Remember also that the stock market is as much prone to fashion as anything else. A punter who had been asleep for the past 10 years would not recognise the scene today. Hanson, once king of the conglomerates, is now reduced to quarrying stones. BTR is stumbling along with the walking wounded, while clearing banks like Barclays enjoy star status.

Of course, the attractions of many businesses have changed in the 1990s. But the transformation in financial services is not enough to explain why banks had single-digit price-earnings ratios in the 1980s and are now honoured with values in the high teens or low twenties.

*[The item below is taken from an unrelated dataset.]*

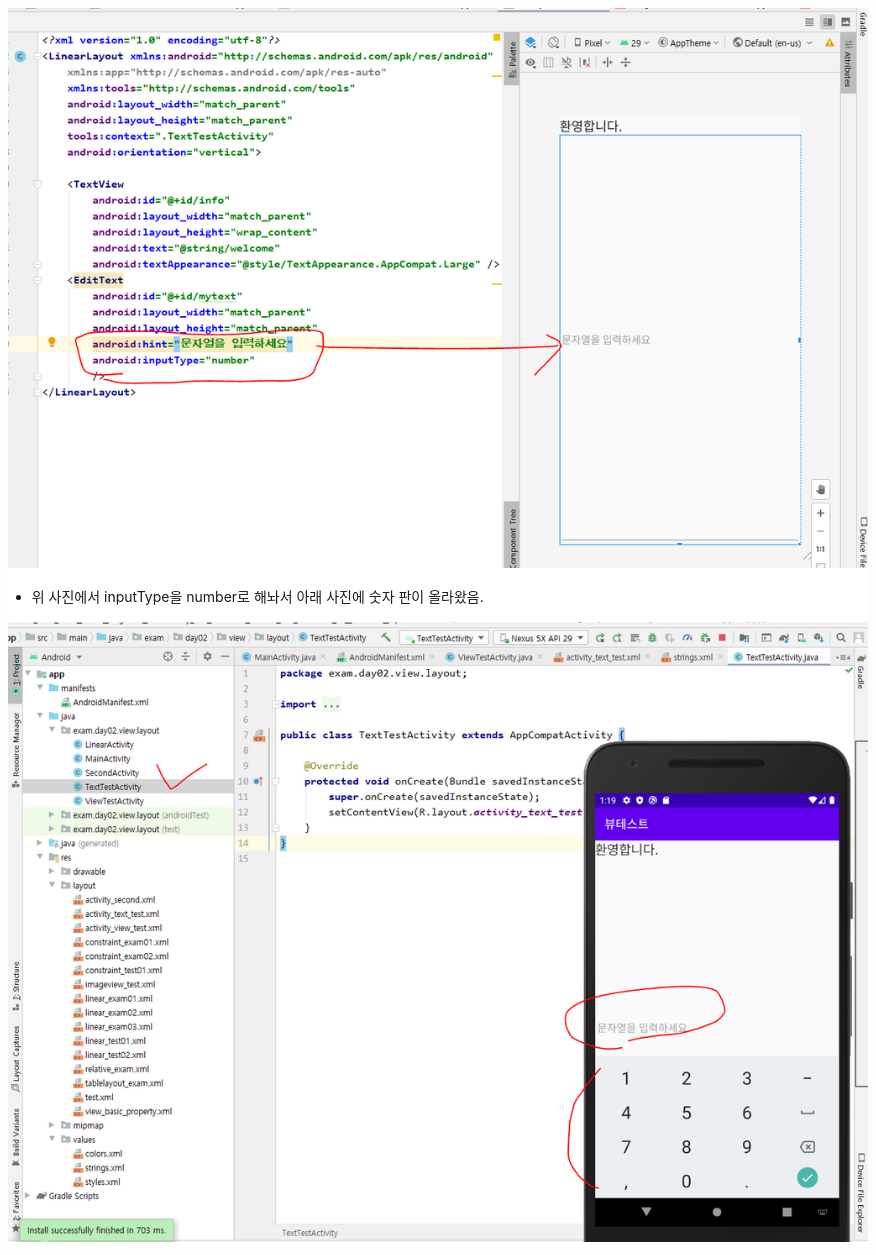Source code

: ![image-20200327101923639](images/image-20200327101923639.png)

- 위 사진에서 inputType을 number로 해놔서 아래 사진에 숫자 판이 올라왔음.

![image-20200327101953680](images/image-20200327101953680.png)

Fundamentals do matter, of course. High-yielding shares are an excellent example: a yield much above the market average, currently 2.9 per cent, should trigger alarm bells about the company or its prospects.

Even so, high yields (meaning a low share price) are often an over-reaction by the market to bad news. Very often the shares bounce back: - indeed the FT-SE 350 High Yield Index was the best-performing major index last year, producing growth of nearly 26 per cent.

This is where those steely nerves come in. A buyer of T&N, the former asbestos group, for instance, when its shares were yielding a chunky 6 per cent plus last summer, would have since doubled his money. It helped, of course, that an outside bidder saw value where the stock market feared to tread.

So should the bravehearts continue to pile into the market, or is discretion the better part of valour? The gloomsters say the rise in gross domestic product could crash from 3.5 to 4 per cent last year to as little as 2 per cent this: hard to reconcile with average p/e ratios in the 20s and yields below 3 per cent for only the third time in 25 years. The last time shares gave so little income was ahead of the 1974 and 1987 crashes. You have been warned.